В пятницу в Центральном выставочном зале "Манеж" состоялась пресс-конференция, посвященная закрытию первой в Санкт-Петербурге выставки президента Академии художеств РФ Зураба Церетели.
То, что творилось в Манеже, пресс-конференцией можно назвать с натяжкой. На финальной стадии звучали вопросы журналистов. Но то, что говорил господин Церетели в своей своеобразной, сумбурной, порой нечленораздельной манере, ответами тоже не назовешь. Спрашивают, например, про судьбу 6-метрового памятника Петру I, на время экспозиции воцарившегося на портике Манежа: "Правда ли, что он останется в городе навсегда?" А мэтр вспоминает про миниатюрные копии статуи святого Георгия, которые дарил "Бушу и Тэтчер", говорит, что хорошо бы наделать много маленьких Петров, а еще, что у него дома "есть такой станок", но, что за станок такой, не уточняет, перескочив на какую-то другую тему.
Хотя зачем ему говорить. За господина Церетели говорят другие. Не говорят — поют. Вице-президенты и члены президиума Академии художеств не могут отказать себе в удовольствии смотаться за начальником в другой город и на открытие, и на закрытие. Достигают высот патетики, которая, боюсь, не снилась Ким Ир Сену. Ладно бы, просто свита, но свита, состоящая из седых, заслуженных, воевавших людей, заговоривших в унизительной, подобострастной манере. Вряд ли они не понимают, что, независимо от таланта художника, о котором идет речь, нельзя говорить такое на людях и не плакать потом от стыда, хотя бы украдкой.
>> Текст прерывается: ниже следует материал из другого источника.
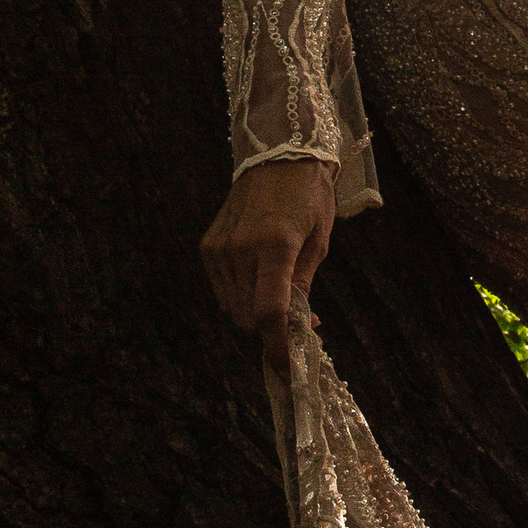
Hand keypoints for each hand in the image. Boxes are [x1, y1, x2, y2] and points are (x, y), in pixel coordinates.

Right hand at [201, 158, 338, 379]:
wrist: (277, 155)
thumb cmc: (308, 197)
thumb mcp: (319, 241)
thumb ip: (303, 286)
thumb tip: (298, 328)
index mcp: (276, 245)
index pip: (269, 312)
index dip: (278, 347)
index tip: (289, 372)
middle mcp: (241, 248)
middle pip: (249, 317)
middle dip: (272, 330)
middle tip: (300, 322)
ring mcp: (219, 248)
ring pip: (233, 309)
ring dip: (255, 314)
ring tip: (282, 294)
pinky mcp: (208, 247)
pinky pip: (223, 290)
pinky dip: (241, 296)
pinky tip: (260, 278)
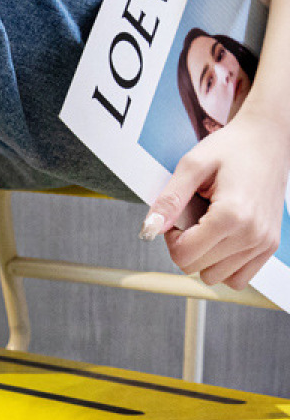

Конечно, ничего страшного в этом нет: они же не голосуют за то, чтобы кого-то расстрелять, а просто объясняются в любви к начальству. Но стилистика та же — стилистика истерического партсобрания или героя Евгения Шварца, с прямотой старика, которому нечего терять, резавшего в лицо государю правду-матку: "Вы — гений, ваше величество".
Нельзя сказать, что академики предают все критерии профессионализма. Один критерий у них есть: критерий количества. Все как один упоминали, какое количество искусства производит господин Церетели. Это все, это конец, после таких речей академию, хотя бы теоретически хранящую идею совершенства, можно распускать.
По их словам, памятник Петру "увеличит художественные достоинства Петербурга". Сидеть рядом с Зурабом Константиновичем на заседаниях, видеть его "очаровательное, радостное лицо — счастье". Господин Церетели — "герой", "великий художник XXI века", "чудо из чудес", "сверхъестественное явление". Имя его останется в веках, люди будут с гордостью рассказывать, что "видели живого Зураба Константиновича". Он "равен Микеланджело", он, как Моцарт, "не сочиняет музыку, а слышит ее". Член президиума Академии художеств Альбина Акритас сказала: "Мы, художники, — краски на его палитре". Она права: в этот день они все — лишь краски, которыми начальник пишет даже не автопортрет — автоикону. Казалось, скажи кто-нибудь, что господин Церетели не только "реабилитировал и принял в академию ряд выдающихся художников", но и воскресил Пиросмани с Малевичем, никто не удивился бы, и все дружно встретили бы воскрешенных аплодисментами. "Я в восторге", — подытожил дискуссию господин Церетели.
Усладив слух, господин Церетели решил порадовать глаз и отправился на прогулку с председателем комитета по культуре Николаем Буровым, вице-губернатором Сергеем Тарасовым и ректором Института имени Репина (петербургской Академии художеств) Альбертом Чаркиным. "Я вот здесь хочу", — имея в виду установку своего Петра в Петербурге, сказал скульптор, указывая в створ Конногвардейского бульвара. Робкие возражения, что один Петр поблизости уже есть, впечатления на него, кажется, не произвели. Остается удивляться только тому, что, наслушавшись объяснений в любви к его работам, господин Церетели не уважил традиции восточного гостеприимства и не подарил Петербургу все, что привез на выставку.